**Instruction:**
Select each line in the material below that contains the string "next", and copy those lines out. Case counts.
[[ Material for this exercise open ]]
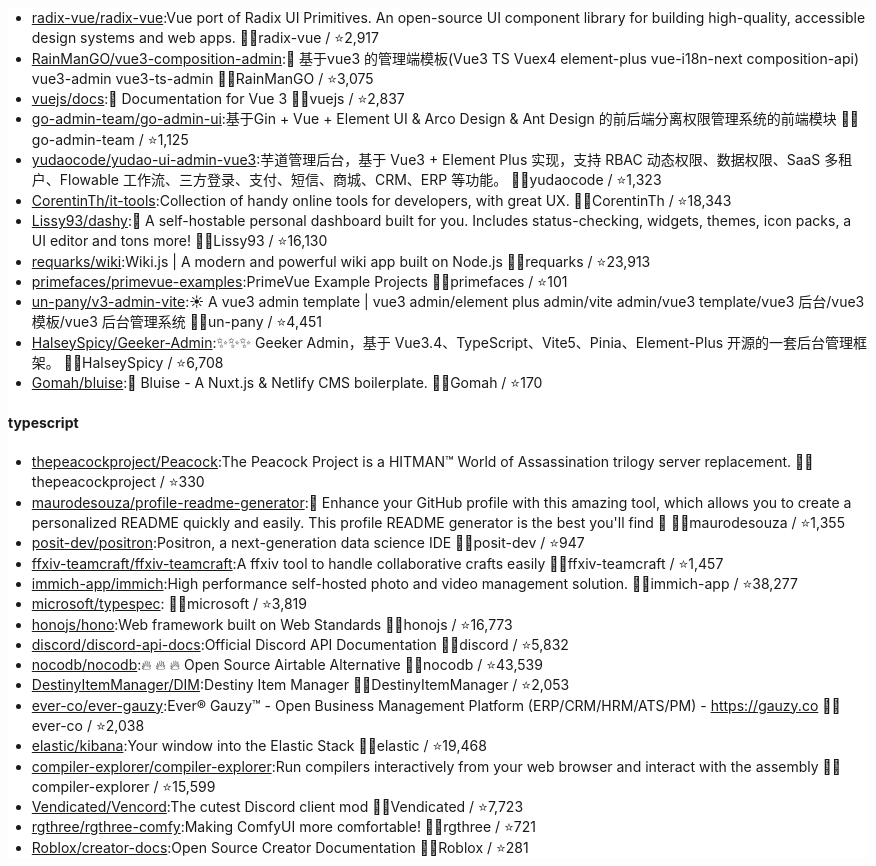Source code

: * [radix-vue/radix-vue](https://github.com/radix-vue/radix-vue):Vue port of Radix UI Primitives. An open-source UI component library for building high-quality, accessible design systems and web apps. 🧑‍💻radix-vue / ⭐2,917
* [RainManGO/vue3-composition-admin](https://github.com/RainManGO/vue3-composition-admin):🎉 基于vue3 的管理端模板(Vue3 TS Vuex4 element-plus vue-i18n-next composition-api) vue3-admin vue3-ts-admin 🧑‍💻RainManGO / ⭐3,075
* [vuejs/docs](https://github.com/vuejs/docs):📄 Documentation for Vue 3 🧑‍💻vuejs / ⭐2,837
* [go-admin-team/go-admin-ui](https://github.com/go-admin-team/go-admin-ui):基于Gin + Vue + Element UI & Arco Design & Ant Design 的前后端分离权限管理系统的前端模块 🧑‍💻go-admin-team / ⭐1,125
* [yudaocode/yudao-ui-admin-vue3](https://github.com/yudaocode/yudao-ui-admin-vue3):芋道管理后台，基于 Vue3 + Element Plus 实现，支持 RBAC 动态权限、数据权限、SaaS 多租户、Flowable 工作流、三方登录、支付、短信、商城、CRM、ERP 等功能。 🧑‍💻yudaocode / ⭐1,323
* [CorentinTh/it-tools](https://github.com/CorentinTh/it-tools):Collection of handy online tools for developers, with great UX. 🧑‍💻CorentinTh / ⭐18,343
* [Lissy93/dashy](https://github.com/Lissy93/dashy):🚀 A self-hostable personal dashboard built for you. Includes status-checking, widgets, themes, icon packs, a UI editor and tons more! 🧑‍💻Lissy93 / ⭐16,130
* [requarks/wiki](https://github.com/requarks/wiki):Wiki.js | A modern and powerful wiki app built on Node.js 🧑‍💻requarks / ⭐23,913
* [primefaces/primevue-examples](https://github.com/primefaces/primevue-examples):PrimeVue Example Projects 🧑‍💻primefaces / ⭐101
* [un-pany/v3-admin-vite](https://github.com/un-pany/v3-admin-vite):☀️ A vue3 admin template | vue3 admin/element plus admin/vite admin/vue3 template/vue3 后台/vue3 模板/vue3 后台管理系统 🧑‍💻un-pany / ⭐4,451
* [HalseySpicy/Geeker-Admin](https://github.com/HalseySpicy/Geeker-Admin):✨✨✨ Geeker Admin，基于 Vue3.4、TypeScript、Vite5、Pinia、Element-Plus 开源的一套后台管理框架。 🧑‍💻HalseySpicy / ⭐6,708
* [Gomah/bluise](https://github.com/Gomah/bluise):🍄 Bluise - A Nuxt.js & Netlify CMS boilerplate. 🧑‍💻Gomah / ⭐170

#### typescript
* [thepeacockproject/Peacock](https://github.com/thepeacockproject/Peacock):The Peacock Project is a HITMAN™ World of Assassination trilogy server replacement. 🧑‍💻thepeacockproject / ⭐330
* [maurodesouza/profile-readme-generator](https://github.com/maurodesouza/profile-readme-generator):🎨 Enhance your GitHub profile with this amazing tool, which allows you to create a personalized README quickly and easily. This profile README generator is the best you'll find 🚀 🧑‍💻maurodesouza / ⭐1,355
* [posit-dev/positron](https://github.com/posit-dev/positron):Positron, a next-generation data science IDE 🧑‍💻posit-dev / ⭐947
* [ffxiv-teamcraft/ffxiv-teamcraft](https://github.com/ffxiv-teamcraft/ffxiv-teamcraft):A ffxiv tool to handle collaborative crafts easily 🧑‍💻ffxiv-teamcraft / ⭐1,457
* [immich-app/immich](https://github.com/immich-app/immich):High performance self-hosted photo and video management solution. 🧑‍💻immich-app / ⭐38,277
* [microsoft/typespec](https://github.com/microsoft/typespec): 🧑‍💻microsoft / ⭐3,819
* [honojs/hono](https://github.com/honojs/hono):Web framework built on Web Standards 🧑‍💻honojs / ⭐16,773
* [discord/discord-api-docs](https://github.com/discord/discord-api-docs):Official Discord API Documentation 🧑‍💻discord / ⭐5,832
* [nocodb/nocodb](https://github.com/nocodb/nocodb):🔥 🔥 🔥 Open Source Airtable Alternative 🧑‍💻nocodb / ⭐43,539
* [DestinyItemManager/DIM](https://github.com/DestinyItemManager/DIM):Destiny Item Manager 🧑‍💻DestinyItemManager / ⭐2,053
* [ever-co/ever-gauzy](https://github.com/ever-co/ever-gauzy):Ever® Gauzy™ - Open Business Management Platform (ERP/CRM/HRM/ATS/PM) - https://gauzy.co 🧑‍💻ever-co / ⭐2,038
* [elastic/kibana](https://github.com/elastic/kibana):Your window into the Elastic Stack 🧑‍💻elastic / ⭐19,468
* [compiler-explorer/compiler-explorer](https://github.com/compiler-explorer/compiler-explorer):Run compilers interactively from your web browser and interact with the assembly 🧑‍💻compiler-explorer / ⭐15,599
* [Vendicated/Vencord](https://github.com/Vendicated/Vencord):The cutest Discord client mod 🧑‍💻Vendicated / ⭐7,723
* [rgthree/rgthree-comfy](https://github.com/rgthree/rgthree-comfy):Making ComfyUI more comfortable! 🧑‍💻rgthree / ⭐721
* [Roblox/creator-docs](https://github.com/Roblox/creator-docs):Open Source Creator Documentation 🧑‍💻Roblox / ⭐281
[[ Material for this exercise closed ]]
**Task response:**
* [RainManGO/vue3-composition-admin](https://github.com/RainManGO/vue3-composition-admin):🎉 基于vue3 的管理端模板(Vue3 TS Vuex4 element-plus vue-i18n-next composition-api) vue3-admin vue3-ts-admin 🧑‍💻RainManGO / ⭐3,075
* [posit-dev/positron](https://github.com/posit-dev/positron):Positron, a next-generation data science IDE 🧑‍💻posit-dev / ⭐947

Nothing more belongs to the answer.